Danny Boffin La Mobylette tout-terrain

INTERVIEW DÉCALÉE On ne dira pas que la Mobylette avait disparu de la circulation ni même qu’elle était tristement restée sur une voie de garage, mais Danny Boffin était, comme tous les joueurs retraités, tombé dans une certaine discrétion. “Mais je n’ai toujours pas arrêté de jouer”, s’empresse d’ajouter l’ancien joueur d’Anderlecht. “Je continue de m’entraîner deux fois par semaine à Jeuk en deuxième provinciale et à jouer les matches tous les dimanches avec eux.”

Un terrain où il lui arrive régulièrement de tomber sur un Marc Wilmots venu en voisin. “Marc, c’est vraiment l’un des rares amis que j’ai conservés dans le milieu du football. Je rajouterais mes anciens coéquipiers d’Anderlecht, Marc Emmers et Bruno Versavel, mais pour le reste, vous savez comme moi comment va le milieu du football. Lorsque la gloire vous tend les bras, tout le monde est là pour vous entourer mais après coup, ils sont beaucoup à décamper. Sauf dans certaines soirées où tout le monde se revoit comme si l’on ne s’était jamais quitté. Mais Marc n’est pas de ceux-là.”

D’autant que Danny Boffin entraîne aussi le fils de Marc Wilmots réfugié du côté des jeunes de Saint-Trond. Un club où Boffin enfile aujourd’hui plusieurs casquettes sans que le costume de T1 ne lui ait encore été confié. “Cela fait un an et demi que j’ai débarqué à Saint-Trond. Au départ, je m’occupais de donner des entraînements techniques des U8 jusqu’aux Espoirs. Mais les cartes ont rapidement été redistribuées.”

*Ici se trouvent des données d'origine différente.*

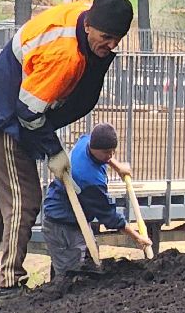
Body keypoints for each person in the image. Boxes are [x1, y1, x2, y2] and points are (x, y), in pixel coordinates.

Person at [0, 0, 134, 309]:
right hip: (4, 112)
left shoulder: (88, 14)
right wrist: (53, 152)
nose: (111, 45)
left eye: (117, 40)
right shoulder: (66, 57)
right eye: (106, 38)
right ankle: (9, 285)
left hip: (0, 98)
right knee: (24, 198)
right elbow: (28, 113)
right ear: (89, 26)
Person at [41, 123, 149, 291]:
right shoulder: (89, 179)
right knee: (71, 277)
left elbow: (105, 153)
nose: (110, 155)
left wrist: (118, 166)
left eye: (113, 151)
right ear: (94, 148)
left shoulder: (86, 141)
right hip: (62, 224)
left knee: (88, 265)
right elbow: (110, 217)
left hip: (78, 219)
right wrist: (137, 238)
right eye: (107, 152)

Gardant rarement l’œil fermé dans une maison trudonnaire qu’il connaissait de la cave au grenier, Guido Brepoels ne mit pas six mois à repérer son travail. “Il m’a rapidement embarqué dans le staff de l’équipe première. Il m’envoyait des groupes de trois ou quatre joueurs chez qui je devais soigner la vitesse et la technique. Avec Brepoels, je me suis franchement bien amusé.”

Entraîneur principal des Espoirs de Saint-Trond depuis deux semaines, Boffin n’a jamais masqué l’ambition de décrocher le gros lot en empochant un poste de T1 au plus haut niveau. “C’est clair que je nourris le rêve de décrocher ce rôle-là en division 1. Maintenant, il faut encore que la chance puisse se présenter. À partir de là, on sait que tout est possible.”

Bien dans sa tête après avoir traversé des moments plus compliqués, l’ancien Diable refuse toutefois de faire du football une obsession. “Mon fils a 16 ans et joue en provinciales, mais j’agirai comme mon père : je refuserai de le pousser.”